KEY TO TRAGEDY: CATHARSIS
 Aristotle said tragedy aroused the emotions of
PITY and FEAR.
 Ideally, tragedy brings about a purging of these
emotions.
 This release of feelings = Catharsis.
 The release was/is thought to produce
emotional relief and encourage psychological
health.
 Tragedy heals.
 Catharsis = the end goal of tragedy.
THE TRAGIC PLOT
 Tragedy is not true in the sense that history is
true.
 It’s not a duplication of life, but a
representation.
 Plot consists of a self-contained and
concentrated single action.
 Only those incidents integral to the action are
included in the play.
3 MAJOR ELEMENTS OF THE TRAGIC PLOT
 Peripeteia: Reversal of fortune from good to bad.
 Anagnorisis: A change from ignorance to knowledge.
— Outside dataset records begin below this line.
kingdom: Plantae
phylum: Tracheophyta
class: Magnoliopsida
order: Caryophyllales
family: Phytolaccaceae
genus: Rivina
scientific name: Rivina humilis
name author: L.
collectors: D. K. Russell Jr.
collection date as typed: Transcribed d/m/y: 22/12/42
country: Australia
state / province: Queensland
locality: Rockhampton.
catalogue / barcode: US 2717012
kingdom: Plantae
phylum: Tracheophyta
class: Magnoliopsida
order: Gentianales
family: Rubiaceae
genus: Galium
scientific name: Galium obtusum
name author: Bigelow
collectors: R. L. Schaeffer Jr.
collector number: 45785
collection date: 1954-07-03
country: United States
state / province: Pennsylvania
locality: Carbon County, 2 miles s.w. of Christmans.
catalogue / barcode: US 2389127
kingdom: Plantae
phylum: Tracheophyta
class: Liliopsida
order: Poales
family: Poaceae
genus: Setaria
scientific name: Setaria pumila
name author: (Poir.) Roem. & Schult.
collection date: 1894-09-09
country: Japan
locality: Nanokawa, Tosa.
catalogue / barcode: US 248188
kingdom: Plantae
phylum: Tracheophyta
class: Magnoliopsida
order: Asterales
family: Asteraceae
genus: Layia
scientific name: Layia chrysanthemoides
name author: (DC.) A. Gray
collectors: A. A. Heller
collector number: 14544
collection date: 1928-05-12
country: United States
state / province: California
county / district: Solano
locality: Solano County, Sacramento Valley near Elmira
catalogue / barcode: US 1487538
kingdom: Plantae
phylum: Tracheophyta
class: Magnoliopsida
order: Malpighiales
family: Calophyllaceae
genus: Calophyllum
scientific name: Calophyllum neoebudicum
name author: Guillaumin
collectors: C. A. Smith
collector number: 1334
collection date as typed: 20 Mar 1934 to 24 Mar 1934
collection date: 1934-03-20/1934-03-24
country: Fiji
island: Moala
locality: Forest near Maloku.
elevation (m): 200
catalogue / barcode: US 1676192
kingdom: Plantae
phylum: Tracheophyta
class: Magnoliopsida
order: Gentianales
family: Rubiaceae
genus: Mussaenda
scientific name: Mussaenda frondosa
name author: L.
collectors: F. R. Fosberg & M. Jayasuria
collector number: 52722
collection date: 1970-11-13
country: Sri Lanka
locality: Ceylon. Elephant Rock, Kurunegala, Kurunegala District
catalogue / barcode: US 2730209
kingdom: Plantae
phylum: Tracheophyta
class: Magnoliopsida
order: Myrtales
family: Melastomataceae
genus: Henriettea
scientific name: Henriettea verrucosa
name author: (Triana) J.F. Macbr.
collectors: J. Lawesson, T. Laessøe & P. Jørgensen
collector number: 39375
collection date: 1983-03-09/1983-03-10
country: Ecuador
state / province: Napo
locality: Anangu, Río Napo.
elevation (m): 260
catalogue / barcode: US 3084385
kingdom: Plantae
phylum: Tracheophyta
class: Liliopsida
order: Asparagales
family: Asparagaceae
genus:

This recognition = discovery of true identity or
involvement, establishment of guilt or innocence, &
revelation of previously unknown details.
 Scene of Suffering: a destructive of painful action,
such as death, bodily agony, or wounds. This
destructive or painful action should be caused by
loved ones. This will arouse the most fear & pity.
HAMARTIA AND HUBRIS
 The tragic condition is often the result of the tragic
hero’s hamartia, often defined as the tragic flaw that
leads to the hero’s downfall.
 More accurately, hamartia is an error in judgment or
perception, the hero’s inability to see his flaw or to
accurately foresee the consequences of his decisions
or actions.
 A common trait associated with hamartia is hubris .
 Hubris = exaggerated self pride or self confidence,
which often results in fatal retribution.
 Hubris against the gods is generally regarded as a
character flaw of the heroes in Greek tragedy and the
cause of their destruction.
OEDIPUS AND THE TRAGIC HERO
 The tragic hero’s misfortunes are not caused by vice or
depravity - but by some great error.
 The error makes him human to the audience; thus, he
arouses fear and pity in us because we can see ourselves
in his place.
 We - the audience - are able to sympathize with the
protagonist because he is imperfect, just like us, and his
suffering exceeds what he deserves.
 This sympathetic identification makes catharsis possible.
 Consider Oedipus as a tragic hero…
 Do you believe he is a pawn of FATE? How much blame does he
bear for his situation?
 Do you feel fear & pity for him?
 Does the play move you to a cathartic response?